Start of Records to use

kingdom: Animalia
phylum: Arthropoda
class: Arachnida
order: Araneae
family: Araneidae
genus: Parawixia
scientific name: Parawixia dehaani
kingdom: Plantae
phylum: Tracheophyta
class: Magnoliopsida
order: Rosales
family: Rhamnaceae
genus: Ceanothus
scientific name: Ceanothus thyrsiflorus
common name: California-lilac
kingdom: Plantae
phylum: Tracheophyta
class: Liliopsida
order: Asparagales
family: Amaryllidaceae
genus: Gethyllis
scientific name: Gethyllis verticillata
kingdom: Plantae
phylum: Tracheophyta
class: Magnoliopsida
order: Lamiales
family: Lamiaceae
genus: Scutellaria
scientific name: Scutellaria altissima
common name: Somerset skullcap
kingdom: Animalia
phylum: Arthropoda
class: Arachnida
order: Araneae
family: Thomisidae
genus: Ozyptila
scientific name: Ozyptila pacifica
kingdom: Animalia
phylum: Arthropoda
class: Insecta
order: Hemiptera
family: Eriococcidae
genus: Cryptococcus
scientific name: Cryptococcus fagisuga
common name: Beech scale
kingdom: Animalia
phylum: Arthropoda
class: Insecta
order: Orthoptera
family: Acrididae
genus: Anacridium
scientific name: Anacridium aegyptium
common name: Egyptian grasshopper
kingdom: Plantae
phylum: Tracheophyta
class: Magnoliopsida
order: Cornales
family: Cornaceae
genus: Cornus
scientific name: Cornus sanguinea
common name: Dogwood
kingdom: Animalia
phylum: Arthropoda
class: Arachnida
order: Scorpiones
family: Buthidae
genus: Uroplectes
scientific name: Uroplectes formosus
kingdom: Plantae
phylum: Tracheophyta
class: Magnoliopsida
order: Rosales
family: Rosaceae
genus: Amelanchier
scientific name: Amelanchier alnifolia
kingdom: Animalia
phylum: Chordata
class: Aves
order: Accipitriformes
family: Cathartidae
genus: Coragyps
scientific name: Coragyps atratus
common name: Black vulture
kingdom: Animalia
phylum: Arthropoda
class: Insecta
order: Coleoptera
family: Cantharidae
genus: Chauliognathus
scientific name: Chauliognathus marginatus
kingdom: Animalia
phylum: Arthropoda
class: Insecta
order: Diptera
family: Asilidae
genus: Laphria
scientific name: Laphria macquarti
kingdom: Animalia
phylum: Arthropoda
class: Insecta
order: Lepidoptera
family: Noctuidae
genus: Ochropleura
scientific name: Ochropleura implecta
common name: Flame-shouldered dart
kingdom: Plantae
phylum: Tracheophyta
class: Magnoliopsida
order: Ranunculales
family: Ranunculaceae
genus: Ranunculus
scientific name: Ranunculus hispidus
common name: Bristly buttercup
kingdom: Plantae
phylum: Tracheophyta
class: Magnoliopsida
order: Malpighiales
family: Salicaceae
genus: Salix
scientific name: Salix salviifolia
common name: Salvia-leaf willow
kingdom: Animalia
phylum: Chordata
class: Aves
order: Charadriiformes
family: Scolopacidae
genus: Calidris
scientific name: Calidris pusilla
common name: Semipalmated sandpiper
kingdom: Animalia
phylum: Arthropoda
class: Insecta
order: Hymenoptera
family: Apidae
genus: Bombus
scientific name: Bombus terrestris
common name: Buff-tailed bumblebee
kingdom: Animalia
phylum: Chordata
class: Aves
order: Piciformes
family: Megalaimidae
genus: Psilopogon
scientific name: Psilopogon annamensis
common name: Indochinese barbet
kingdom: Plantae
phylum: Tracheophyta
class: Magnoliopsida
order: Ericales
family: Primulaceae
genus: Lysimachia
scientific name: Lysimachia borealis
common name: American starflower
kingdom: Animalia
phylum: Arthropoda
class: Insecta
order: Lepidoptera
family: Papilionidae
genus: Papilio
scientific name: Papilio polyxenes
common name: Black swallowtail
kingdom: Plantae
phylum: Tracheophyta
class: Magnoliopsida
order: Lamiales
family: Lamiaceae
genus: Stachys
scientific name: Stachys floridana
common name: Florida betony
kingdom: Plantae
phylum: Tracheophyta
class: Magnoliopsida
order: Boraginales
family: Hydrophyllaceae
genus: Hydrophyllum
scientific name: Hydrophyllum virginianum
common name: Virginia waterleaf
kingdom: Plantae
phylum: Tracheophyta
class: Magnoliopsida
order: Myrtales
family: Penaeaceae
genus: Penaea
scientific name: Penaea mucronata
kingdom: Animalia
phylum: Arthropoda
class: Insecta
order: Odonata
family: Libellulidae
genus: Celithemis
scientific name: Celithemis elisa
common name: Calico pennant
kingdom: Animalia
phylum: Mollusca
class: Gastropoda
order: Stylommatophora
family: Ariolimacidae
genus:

End of Records to use

> _Written problem_
Rewrite the lines as a two-column CSV with the columns rank and name, one row per line. Begin at the first line and stop after the line that contains "scientific name: Coragyps atratus". Put each value in one quoted field and replace any line breaks with spaces.

> _Solution_
rank,name
"kingdom:","Animalia"
"phylum:","Arthropoda"
"class:","Arachnida"
"order:","Araneae"
"family:","Araneidae"
"genus:","Parawixia"
"scientific name:","Parawixia dehaani"
"kingdom:","Plantae"
"phylum:","Tracheophyta"
"class:","Magnoliopsida"
"order:","Rosales"
"family:","Rhamnaceae"
"genus:","Ceanothus"
"scientific name:","Ceanothus thyrsiflorus"
"common name:","California-lilac"
"kingdom:","Plantae"
"phylum:","Tracheophyta"
"class:","Liliopsida"
"order:","Asparagales"
"family:","Amaryllidaceae"
"genus:","Gethyllis"
"scientific name:","Gethyllis verticillata"
"kingdom:","Plantae"
"phylum:","Tracheophyta"
"class:","Magnoliopsida"
"order:","Lamiales"
"family:","Lamiaceae"
"genus:","Scutellaria"
"scientific name:","Scutellaria altissima"
"common name:","Somerset skullcap"
"kingdom:","Animalia"
"phylum:","Arthropoda"
"class:","Arachnida"
"order:","Araneae"
"family:","Thomisidae"
"genus:","Ozyptila"
"scientific name:","Ozyptila pacifica"
"kingdom:","Animalia"
"phylum:","Arthropoda"
"class:","Insecta"
"order:","Hemiptera"
"family:","Eriococcidae"
"genus:","Cryptococcus"
"scientific name:","Cryptococcus fagisuga"
"common name:","Beech scale"
"kingdom:","Animalia"
"phylum:","Arthropoda"
"class:","Insecta"
"order:","Orthoptera"
"family:","Acrididae"
"genus:","Anacridium"
"scientific name:","Anacridium aegyptium"
"common name:","Egyptian grasshopper"
"kingdom:","Plantae"
"phylum:","Tracheophyta"
"class:","Magnoliopsida"
"order:","Cornales"
"family:","Cornaceae"
"genus:","Cornus"
"scientific name:","Cornus sanguinea"
"common name:","Dogwood"
"kingdom:","Animalia"
"phylum:","Arthropoda"
"class:","Arachnida"
"order:","Scorpiones"
"family:","Buthidae"
"genus:","Uroplectes"
"scientific name:","Uroplectes formosus"
"kingdom:","Plantae"
"phylum:","Tracheophyta"
"class:","Magnoliopsida"
"order:","Rosales"
"family:","Rosaceae"
"genus:","Amelanchier"
"scientific name:","Amelanchier alnifolia"
"kingdom:","Animalia"
"phylum:","Chordata"
"class:","Aves"
"order:","Accipitriformes"
"family:","Cathartidae"
"genus:","Coragyps"
"scientific name:","Coragyps atratus"